● **EXCERPT**
————
It makes me wonder sometimes how many aspects of family life we keep hidden and tucked away in our living rooms. My Zimmermann family (Mom’s side) are kind of “what you see is what you get” people. In a delightfully charming way. Usually. We don’t hide away our strange voices or nicknames or the songs we’ve made up for our animals (really, there could be an album or two). But, that isn’t the case for everyone.

And it makes me wonder why we hide parts of ourselves from certain factions of our lives. Which parts are the parts we don’t want to be seen? And why? Are they too precious? Too personal? Too embarrassing? Too morbid or strange or easily misunderstood?

In the confines of our families, these types of habits – nicknames, inside jokes, responsibilities, stories, quirks, traditions – they change and grow and morph until, sometimes, they’re unrecognizable as the thing they started out as.
————
(Extracted records)

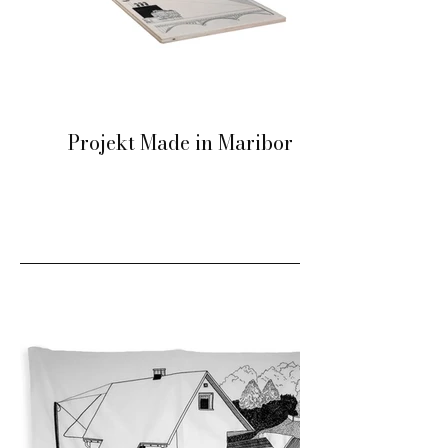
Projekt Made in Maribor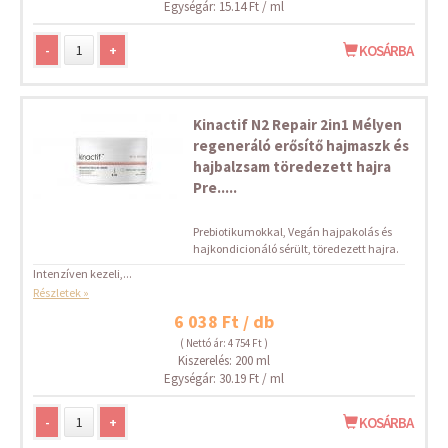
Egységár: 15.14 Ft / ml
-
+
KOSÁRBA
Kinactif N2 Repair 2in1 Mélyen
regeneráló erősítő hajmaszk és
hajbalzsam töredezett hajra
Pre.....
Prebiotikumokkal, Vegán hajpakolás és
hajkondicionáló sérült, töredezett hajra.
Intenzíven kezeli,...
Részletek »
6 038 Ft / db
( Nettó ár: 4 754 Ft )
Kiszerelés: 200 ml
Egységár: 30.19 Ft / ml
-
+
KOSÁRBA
————
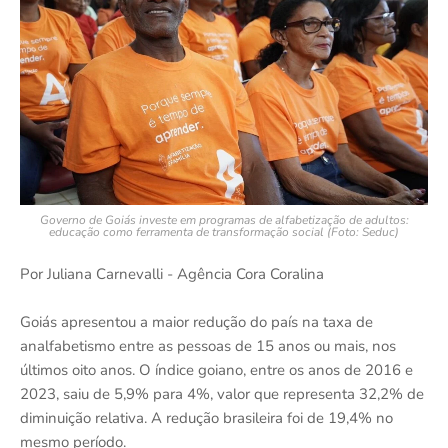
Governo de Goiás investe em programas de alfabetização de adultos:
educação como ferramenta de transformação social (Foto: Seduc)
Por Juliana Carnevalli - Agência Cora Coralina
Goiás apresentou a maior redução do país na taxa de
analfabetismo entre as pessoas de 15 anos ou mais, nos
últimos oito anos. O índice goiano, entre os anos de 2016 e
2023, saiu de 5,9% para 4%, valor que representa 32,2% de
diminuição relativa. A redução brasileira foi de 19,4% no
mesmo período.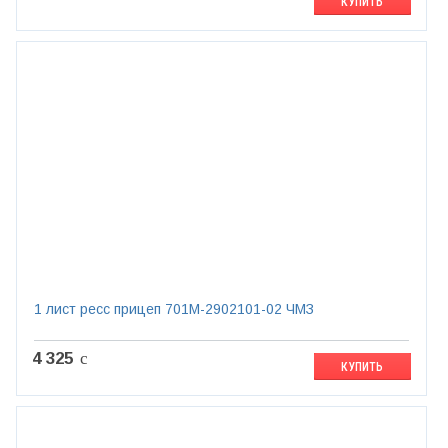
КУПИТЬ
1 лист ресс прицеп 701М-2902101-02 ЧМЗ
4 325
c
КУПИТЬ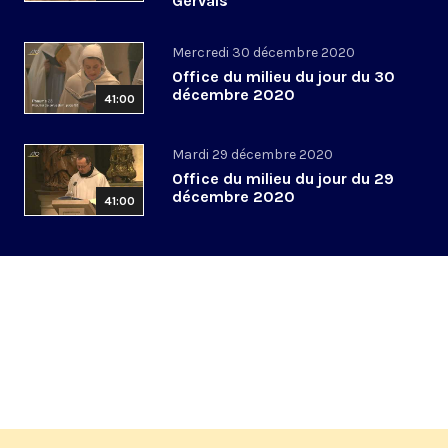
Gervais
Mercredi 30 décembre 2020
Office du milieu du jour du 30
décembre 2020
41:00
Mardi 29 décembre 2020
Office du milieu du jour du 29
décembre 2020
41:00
————
● **REQUIRED ACTIONS**
1 - From the excerpt on family habits, extract the passage starting at "It makes me wonder sometimes" and ending at "or easily misunderstood?".
2 - Answer these questions using the excerpt on family habits:
(a) Which side of the writer's family are the Zimmermanns?
(b) According to the writer, how much music could be made from the songs invented for their animals?
(c) What six kinds of family habits are listed in the last paragraph?
3 - Write the next part of the excerpt on family habits, picking up right after its last sentence.
The records come from a different source than the excerpt on family habits.

● **OUTPUTS BY TASK**
1 -
It makes me wonder sometimes how many aspects of family life we keep hidden and tucked away in our living rooms. My Zimmermann family (Mom’s side) are kind of “what you see is what you get” people. In a delightfully charming way. Usually. We don’t hide away our strange voices or nicknames or the songs we’ve made up for our animals (really, there could be an album or two). But, that isn’t the case for everyone.

And it makes me wonder why we hide parts of ourselves from certain factions of our lives. Which parts are the parts we don’t want to be seen? And why? Are they too precious? Too personal? Too embarrassing? Too morbid or strange or easily misunderstood?

2 -
(a) Mom's side.
(b) An album or two.
(c) Nicknames, inside jokes, responsibilities, stories, quirks, and traditions.

3 -
My name is Maddie. Madeline Suzanne. My nicknames? Shuffy, Shiney, B-Sweet, Little Maddie Fu-Sue, Crainch-Grainch, Crumpertina Muff-Mertudy (she’s the cutest of the cute-cute-cuties), Crunchy, Shine-a-lau, Sholly, Shollarific, Madelina Susanna Maria, Midge, Scrummy, and everybody’s favorite: Screebits.

I don’t think my brother, David, has called me anything but Screebits for at least five years. And it’s all because, when I was about 18 or so, my mom called me Scrubbits in a fit of her wild and beautiful love for me, and my cousin Daniel almost peed his pants laughing and thought she said Screebits.

So Screebits isn’t even the name Mom shouted. But it’s the name that stuck, especially for David and Daniel.

And now it’s not said with the smirk it used to be said with – it’s not mentioned where it came from. Mom doesn’t say “It was Scrubbits” anymore. Because enough time has passed that Screebits isn’t about Scrubbits anymore.

Screebits isn’t a joke. Screebits is the name my brother calls me. Or Screeb, for short. My nickname even has a nickname.

I’m thinking about all of this – the changing and morphing and growing and hiding and loving families do – because I did something I’d never done with a family recipe before this week.

I changed it. And its name.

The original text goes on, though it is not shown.